* AIM OF THE TASK *
All of the entries, apart from their pictures, are to be copied verbatim.

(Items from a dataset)
● ● ● ●
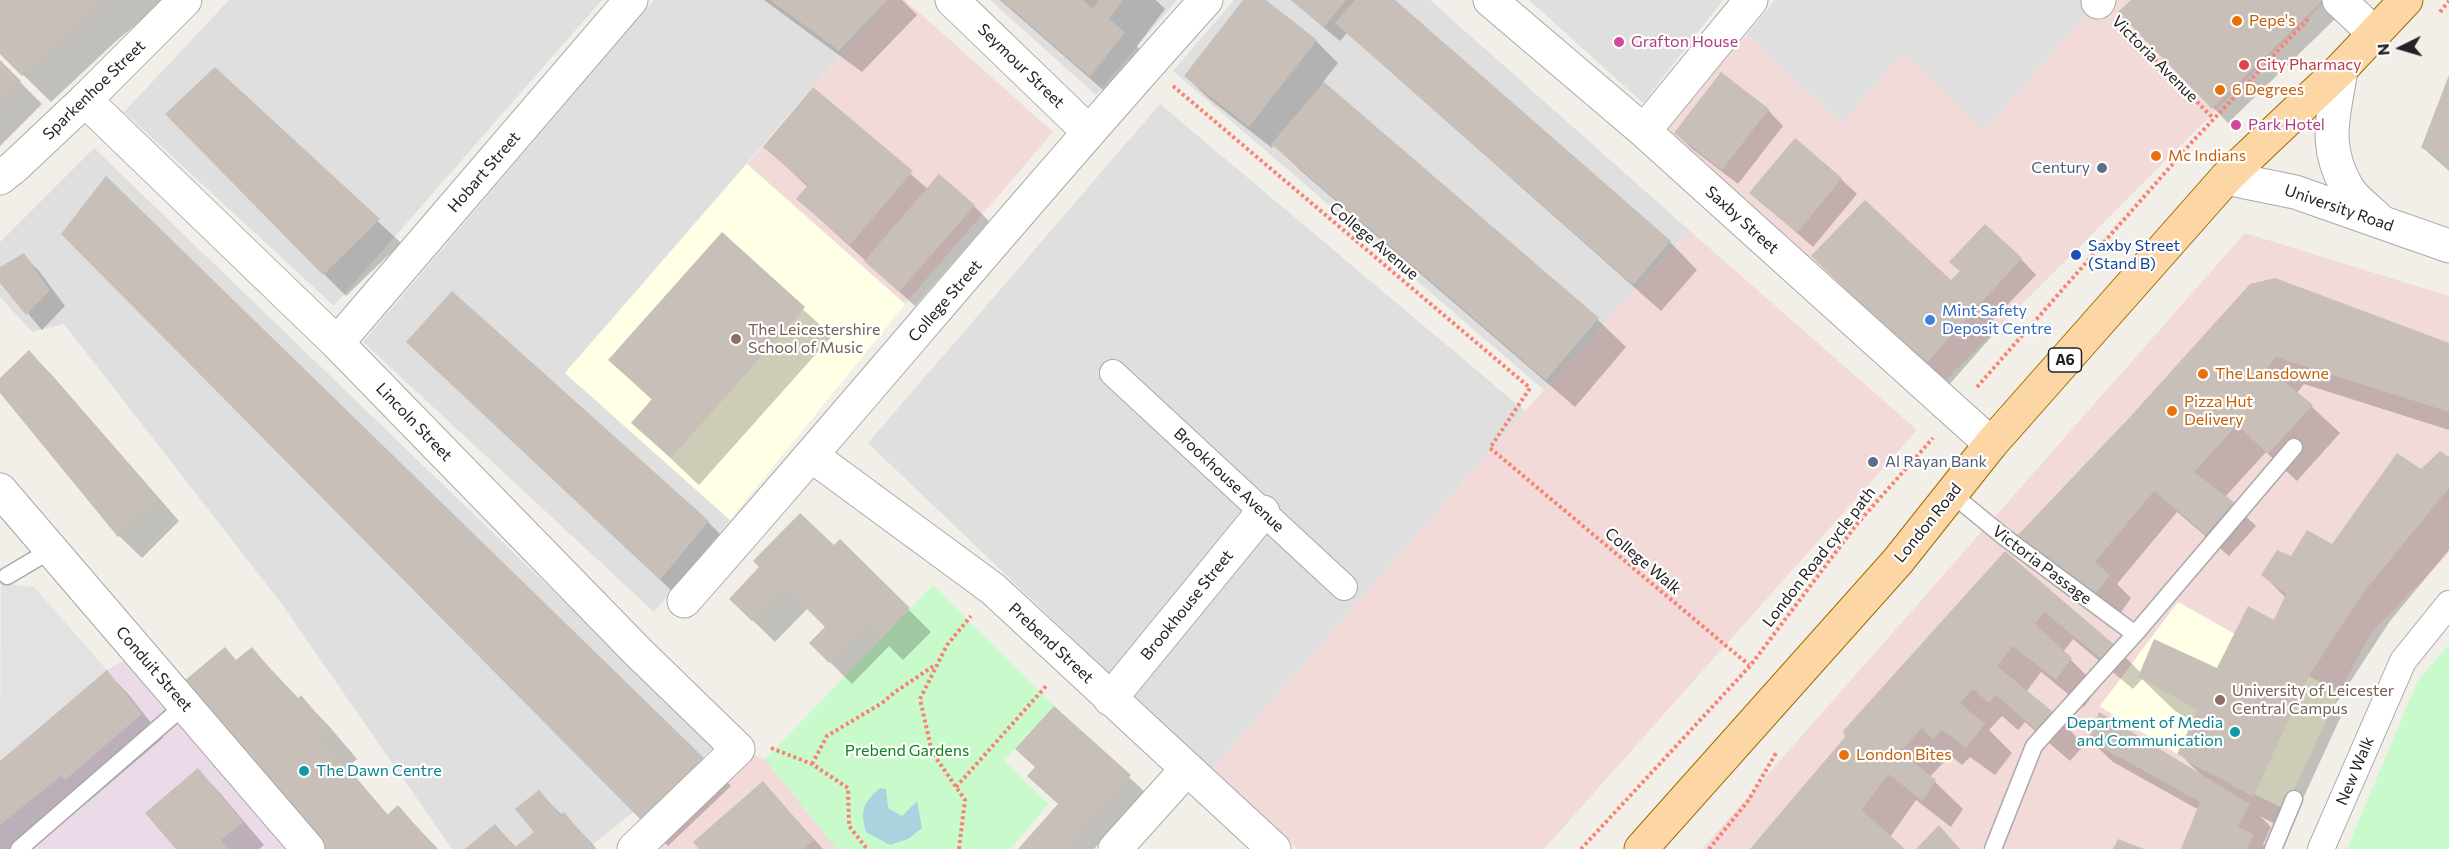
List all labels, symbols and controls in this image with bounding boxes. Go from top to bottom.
place label: Pepe's [2249,11,2296,31]
street label: Victoria Avenue [2108,12,2202,106]
marker: Pepe's [2230,14,2244,28]
north arrow [2371,18,2431,78]
street label: Seymour Street [974,20,1068,112]
place label: Grafton House [1631,32,1738,52]
marker: Grafton House [1612,35,1626,49]
street label: Sparkenhoe Street [39,36,149,144]
text: N [2373,43,2393,56]
place label: City Pharmacy [2256,55,2361,75]
marker: City Pharmacy [2237,58,2251,72]
place label: 6 Degrees [2232,80,2304,100]
marker: 6 Degrees [2213,83,2227,97]
place label: Park Hotel [2248,115,2325,135]
marker: Park Hotel [2229,118,2243,132]
street label: Hobart Street [444,128,524,216]
place label: Mc Indians [2168,146,2246,166]
marker: Mc Indians [2149,149,2163,163]
place label: Century [2031,158,2090,178]
marker: Century [2095,161,2109,175]
street label: University Road [2282,180,2396,236]
street label: Saxby Street [1701,182,1783,258]
street label: College Avenue [1326,198,1422,284]
place label: Saxby Street (Stand B) [2088,236,2180,274]
marker: Saxby Street (Stand B) [2069,248,2083,262]
street label: College Street [904,256,986,346]
place label: Mint Safety Deposit Centre [1942,301,2052,339]
marker: Mint Safety Deposit Centre [1923,313,1937,327]
place label: The Leicestershire School of Music [748,320,880,358]
marker: The Leicestershire School of Music [729,332,743,346]
road number: A6 [2048,348,2082,372]
place label: The Lansdowne [2215,364,2329,384]
marker: The Lansdowne [2196,367,2210,381]
street label: Lincoln Street [372,379,456,465]
place label: Pizza Hut Delivery [2184,392,2253,430]
marker: Pizza Hut Delivery [2165,404,2179,418]
street label: Brookhouse Avenue [1170,424,1288,536]
place label: Al Rayan Bank [1885,452,1987,472]
marker: Al Rayan Bank [1866,455,1880,469]
street label: London Road [1890,480,1966,566]
street label: London Road cycle path [1758,483,1880,631]
street label: Victoria Passage [1989,521,2095,609]
street label: College Walk [1601,524,1685,598]
street label: Brookhouse Street [1137,546,1237,664]
street label: Prebend Street [1005,599,1097,687]
street label: Conduit Street [112,622,196,716]
place label: University of Leicester Central Campus [2232,681,2394,719]
marker: University of Leicester Central Campus [2213,693,2227,707]
place label: Department of Media and Communication [2067,713,2223,751]
marker: Department of Media and Communication [2228,725,2242,739]
street label: New Walk [2332,734,2378,808]
park label: Prebend Gardens [845,741,969,761]
place label: London Bites [1856,745,1952,765]
marker: London Bites [1837,748,1851,762]
place label: The Dawn Centre [316,761,442,781]
marker: The Dawn Centre [297,764,311,778]

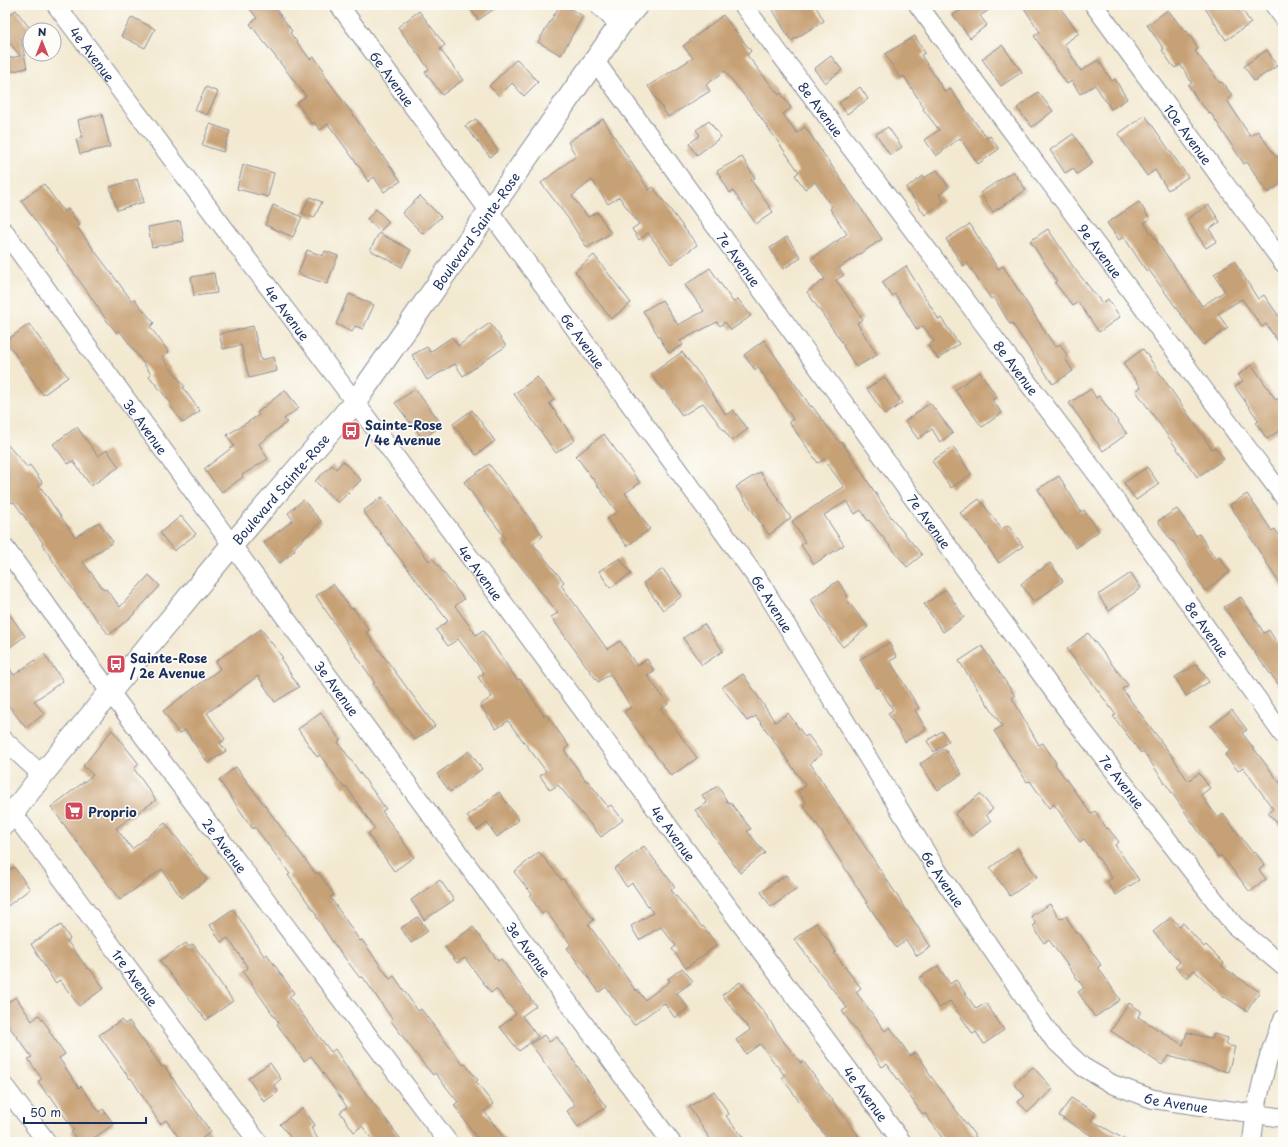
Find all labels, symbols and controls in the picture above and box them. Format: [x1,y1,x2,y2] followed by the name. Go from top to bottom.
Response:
[22,22,62,62] north arrow
[66,22,120,85] street label: 4e Avenue
[38,23,47,40] text: N
[366,47,419,110] street label: 6e Avenue
[794,77,848,140] street label: 8e Avenue
[1160,100,1217,168] street label: 10e Avenue
[427,168,524,294] street label: Boulevard Sainte-Rose
[1074,220,1127,282] street label: 9e Avenue
[713,228,765,290] street label: 7e Avenue
[261,281,315,344] street label: 4e Avenue
[557,309,610,372] street label: 6e Avenue
[989,336,1043,399] street label: 8e Avenue
[119,395,173,458] street label: 3e Avenue
[364,415,442,449] place label: Sainte-Rose / 4e Avenue
[340,420,362,442] bus stop icon: Sainte-Rose / 4e Avenue
[227,429,333,548] street label: Boulevard Sainte-Rose
[904,490,956,552] street label: 7e Avenue
[454,541,508,604] street label: 4e Avenue
[748,571,798,636] street label: 6e Avenue
[1181,597,1234,661] street label: 8e Avenue
[129,648,207,682] place label: Sainte-Rose / 2e Avenue
[105,653,127,675] bus stop icon: Sainte-Rose / 2e Avenue
[310,656,364,720] street label: 3e Avenue
[1096,751,1149,812] street label: 7e Avenue
[63,800,85,822] supermarket icon: Proprio
[88,802,137,821] place label: Proprio
[647,802,700,865] street label: 4e Avenue
[198,814,252,877] street label: 2e Avenue
[918,847,969,911] street label: 6e Avenue
[502,917,556,981] street label: 3e Avenue
[108,945,163,1010] street label: 1re Avenue
[839,1062,893,1125] street label: 4e Avenue
[1142,1087,1209,1116] street label: 6e Avenue
[24,1099,146,1125] scale bar
[30,1103,61,1121] text: 50 m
● ● ● ●
* EXERCISE RESULT *
List all labels, symbols and controls in this image with bounding boxes. Go from top to bottom.
place label: Pepe's [2249,11,2296,31]
street label: Victoria Avenue [2108,12,2202,106]
marker: Pepe's [2230,14,2244,28]
north arrow [2371,18,2431,78]
street label: Seymour Street [974,20,1068,112]
place label: Grafton House [1631,32,1738,52]
marker: Grafton House [1612,35,1626,49]
street label: Sparkenhoe Street [39,36,149,144]
text: N [2373,43,2393,56]
place label: City Pharmacy [2256,55,2361,75]
marker: City Pharmacy [2237,58,2251,72]
place label: 6 Degrees [2232,80,2304,100]
marker: 6 Degrees [2213,83,2227,97]
place label: Park Hotel [2248,115,2325,135]
marker: Park Hotel [2229,118,2243,132]
street label: Hobart Street [444,128,524,216]
place label: Mc Indians [2168,146,2246,166]
marker: Mc Indians [2149,149,2163,163]
place label: Century [2031,158,2090,178]
marker: Century [2095,161,2109,175]
street label: University Road [2282,180,2396,236]
street label: Saxby Street [1701,182,1783,258]
street label: College Avenue [1326,198,1422,284]
place label: Saxby Street (Stand B) [2088,236,2180,274]
marker: Saxby Street (Stand B) [2069,248,2083,262]
street label: College Street [904,256,986,346]
place label: Mint Safety Deposit Centre [1942,301,2052,339]
marker: Mint Safety Deposit Centre [1923,313,1937,327]
place label: The Leicestershire School of Music [748,320,880,358]
marker: The Leicestershire School of Music [729,332,743,346]
road number: A6 [2048,348,2082,372]
place label: The Lansdowne [2215,364,2329,384]
marker: The Lansdowne [2196,367,2210,381]
street label: Lincoln Street [372,379,456,465]
place label: Pizza Hut Delivery [2184,392,2253,430]
marker: Pizza Hut Delivery [2165,404,2179,418]
street label: Brookhouse Avenue [1170,424,1288,536]
place label: Al Rayan Bank [1885,452,1987,472]
marker: Al Rayan Bank [1866,455,1880,469]
street label: London Road [1890,480,1966,566]
street label: London Road cycle path [1758,483,1880,631]
street label: Victoria Passage [1989,521,2095,609]
street label: College Walk [1601,524,1685,598]
street label: Brookhouse Street [1137,546,1237,664]
street label: Prebend Street [1005,599,1097,687]
street label: Conduit Street [112,622,196,716]
place label: University of Leicester Central Campus [2232,681,2394,719]
marker: University of Leicester Central Campus [2213,693,2227,707]
place label: Department of Media and Communication [2067,713,2223,751]
marker: Department of Media and Communication [2228,725,2242,739]
street label: New Walk [2332,734,2378,808]
park label: Prebend Gardens [845,741,969,761]
place label: London Bites [1856,745,1952,765]
marker: London Bites [1837,748,1851,762]
place label: The Dawn Centre [316,761,442,781]
marker: The Dawn Centre [297,764,311,778]

Find all labels, symbols and controls in the picture above and box them. Format: [x1,y1,x2,y2] followed by the name. Go from top to bottom.
Response:
[22,22,62,62] north arrow
[66,22,120,85] street label: 4e Avenue
[38,23,47,40] text: N
[366,47,419,110] street label: 6e Avenue
[794,77,848,140] street label: 8e Avenue
[1160,100,1217,168] street label: 10e Avenue
[427,168,524,294] street label: Boulevard Sainte-Rose
[1074,220,1127,282] street label: 9e Avenue
[713,228,765,290] street label: 7e Avenue
[261,281,315,344] street label: 4e Avenue
[557,309,610,372] street label: 6e Avenue
[989,336,1043,399] street label: 8e Avenue
[119,395,173,458] street label: 3e Avenue
[364,415,442,449] place label: Sainte-Rose / 4e Avenue
[340,420,362,442] bus stop icon: Sainte-Rose / 4e Avenue
[227,429,333,548] street label: Boulevard Sainte-Rose
[904,490,956,552] street label: 7e Avenue
[454,541,508,604] street label: 4e Avenue
[748,571,798,636] street label: 6e Avenue
[1181,597,1234,661] street label: 8e Avenue
[129,648,207,682] place label: Sainte-Rose / 2e Avenue
[105,653,127,675] bus stop icon: Sainte-Rose / 2e Avenue
[310,656,364,720] street label: 3e Avenue
[1096,751,1149,812] street label: 7e Avenue
[63,800,85,822] supermarket icon: Proprio
[88,802,137,821] place label: Proprio
[647,802,700,865] street label: 4e Avenue
[198,814,252,877] street label: 2e Avenue
[918,847,969,911] street label: 6e Avenue
[502,917,556,981] street label: 3e Avenue
[108,945,163,1010] street label: 1re Avenue
[839,1062,893,1125] street label: 4e Avenue
[1142,1087,1209,1116] street label: 6e Avenue
[24,1099,146,1125] scale bar
[30,1103,61,1121] text: 50 m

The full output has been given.